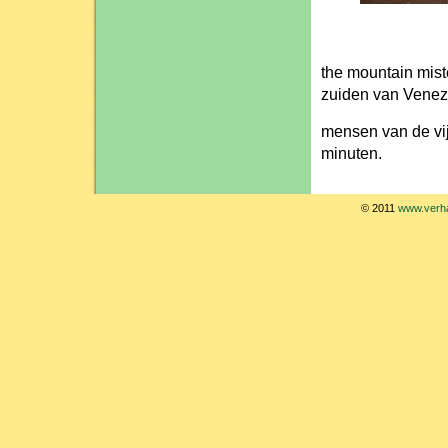
the mountain mist
zuiden van Venez
mensen van de vij
minuten.
© 2011
www.verha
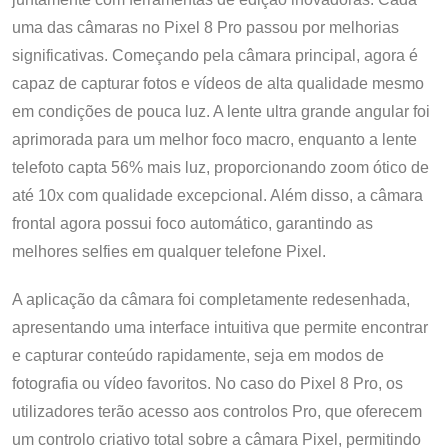
uma das câmaras no Pixel 8 Pro passou por melhorias
significativas. Começando pela câmara principal, agora é
capaz de capturar fotos e vídeos de alta qualidade mesmo
em condições de pouca luz. A lente ultra grande angular foi
aprimorada para um melhor foco macro, enquanto a lente
telefoto capta 56% mais luz, proporcionando zoom ótico de
até 10x com qualidade excepcional. Além disso, a câmara
frontal agora possui foco automático, garantindo as
melhores selfies em qualquer telefone Pixel.
A aplicação da câmara foi completamente redesenhada,
apresentando uma interface intuitiva que permite encontrar
e capturar conteúdo rapidamente, seja em modos de
fotografia ou vídeo favoritos. No caso do Pixel 8 Pro, os
utilizadores terão acesso aos controlos Pro, que oferecem
um controlo criativo total sobre a câmara Pixel, permitindo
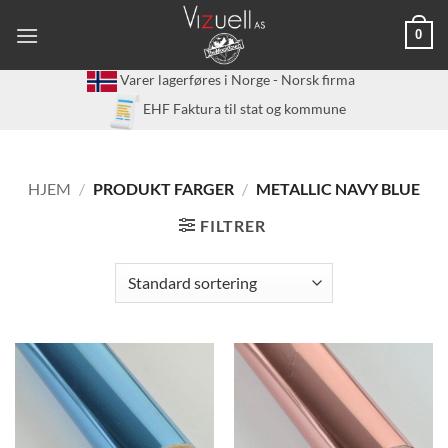
Skip
0
to
content
Varer lagerføres i Norge - Norsk firma
EHF Faktura til stat og kommune
HJEM
/
PRODUKT FARGER
/
METALLIC NAVY BLUE
FILTRER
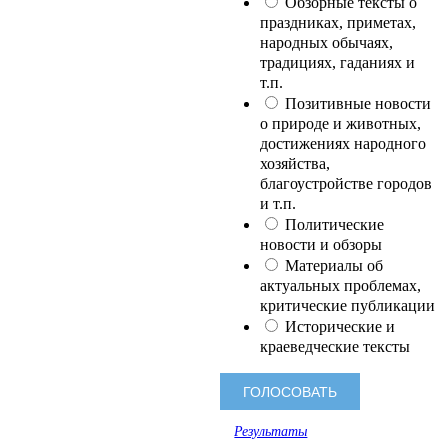
Обзорные тексты о
праздниках, приметах,
народных обычаях,
традициях, гаданиях и
т.п.
Позитивные новости
о природе и животных,
достижениях народного
хозяйства,
благоустройстве городов
и т.п.
Политические
новости и обзоры
Материалы об
актуальных проблемах,
критические публикации
Исторические и
краеведческие тексты
Результаты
━━━━━━━━━━
### PROBLEM STATEMENT
Format the text from all the records above as a single numbered list with one line per item. Leave out blank lines and the pictures.

### FINAL ANSWER
1. the mountain mist
2. zuiden van Venez
3. mensen van de vij
4. minuten.
5. © 2011
6. www.verha
7. uma das câmaras no Pixel 8 Pro passou por melhorias
8. significativas. Começando pela câmara principal, agora é
9. capaz de capturar fotos e vídeos de alta qualidade mesmo
10. em condições de pouca luz. A lente ultra grande angular foi
11. aprimorada para um melhor foco macro, enquanto a lente
12. telefoto capta 56% mais luz, proporcionando zoom ótico de
13. até 10x com qualidade excepcional. Além disso, a câmara
14. frontal agora possui foco automático, garantindo as
15. melhores selfies em qualquer telefone Pixel.
16. A aplicação da câmara foi completamente redesenhada,
17. apresentando uma interface intuitiva que permite encontrar
18. e capturar conteúdo rapidamente, seja em modos de
19. fotografia ou vídeo favoritos. No caso do Pixel 8 Pro, os
20. utilizadores terão acesso aos controlos Pro, que oferecem
21. um controlo criativo total sobre a câmara Pixel, permitindo
22. Skip
23. 0
24. to
25. content
26. Varer lagerføres i Norge - Norsk firma
27. EHF Faktura til stat og kommune
28. HJEM
29. /
30. PRODUKT FARGER
31. /
32. METALLIC NAVY BLUE
33. FILTRER
34. Обзорные тексты о
35. праздниках, приметах,
36. народных обычаях,
37. традициях, гаданиях и
38. т.п.
39. Позитивные новости
40. о природе и животных,
41. достижениях народного
42. хозяйства,
43. благоустройстве городов
44. и т.п.
45. Политические
46. новости и обзоры
47. Материалы об
48. актуальных проблемах,
49. критические публикации
50. Исторические и
51. краеведческие тексты
52. Результаты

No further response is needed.